_What to work on:_
Count the lines in the records below that contain the string "search". Give only the number.

_Information supplied:_
━━━━━━━━━━━━━━━━━━━━━━━━━━━━━━
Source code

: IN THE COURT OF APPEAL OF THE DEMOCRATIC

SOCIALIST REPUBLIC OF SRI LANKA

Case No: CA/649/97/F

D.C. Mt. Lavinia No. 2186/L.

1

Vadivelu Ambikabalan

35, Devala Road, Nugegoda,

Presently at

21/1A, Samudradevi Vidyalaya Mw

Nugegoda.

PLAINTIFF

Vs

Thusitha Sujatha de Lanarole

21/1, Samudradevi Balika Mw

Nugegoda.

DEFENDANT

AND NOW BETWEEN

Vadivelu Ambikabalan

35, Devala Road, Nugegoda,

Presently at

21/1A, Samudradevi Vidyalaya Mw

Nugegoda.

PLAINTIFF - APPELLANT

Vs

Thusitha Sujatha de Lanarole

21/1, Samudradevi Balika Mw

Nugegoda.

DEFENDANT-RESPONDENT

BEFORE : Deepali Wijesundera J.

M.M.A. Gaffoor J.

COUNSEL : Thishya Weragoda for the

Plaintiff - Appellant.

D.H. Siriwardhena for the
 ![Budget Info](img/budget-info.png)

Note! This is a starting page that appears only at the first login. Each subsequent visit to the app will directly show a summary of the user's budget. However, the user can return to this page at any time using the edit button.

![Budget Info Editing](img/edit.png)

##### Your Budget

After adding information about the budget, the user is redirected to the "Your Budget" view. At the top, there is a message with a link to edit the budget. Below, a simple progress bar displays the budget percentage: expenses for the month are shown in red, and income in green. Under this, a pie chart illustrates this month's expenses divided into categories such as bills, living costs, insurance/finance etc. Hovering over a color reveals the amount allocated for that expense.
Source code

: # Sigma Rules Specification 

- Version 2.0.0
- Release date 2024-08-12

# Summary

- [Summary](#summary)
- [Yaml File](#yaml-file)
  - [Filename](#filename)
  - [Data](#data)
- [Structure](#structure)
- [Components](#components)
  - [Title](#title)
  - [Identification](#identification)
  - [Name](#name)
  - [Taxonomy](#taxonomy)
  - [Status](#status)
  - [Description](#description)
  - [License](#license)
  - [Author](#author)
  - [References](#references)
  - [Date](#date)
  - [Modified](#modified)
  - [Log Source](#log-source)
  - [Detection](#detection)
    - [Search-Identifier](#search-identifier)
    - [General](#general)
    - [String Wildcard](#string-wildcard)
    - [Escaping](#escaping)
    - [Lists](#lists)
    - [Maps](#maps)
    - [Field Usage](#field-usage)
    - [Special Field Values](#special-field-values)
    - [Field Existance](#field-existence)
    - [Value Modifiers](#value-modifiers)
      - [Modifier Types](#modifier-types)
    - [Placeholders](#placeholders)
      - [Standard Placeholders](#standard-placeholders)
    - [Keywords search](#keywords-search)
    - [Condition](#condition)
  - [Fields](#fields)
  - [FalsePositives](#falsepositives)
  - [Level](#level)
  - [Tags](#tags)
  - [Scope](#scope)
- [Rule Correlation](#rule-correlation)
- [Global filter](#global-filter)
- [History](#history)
━━━━━━━━━━━━━━━━━━━━━━━━━━━━━━
_Task output:_
2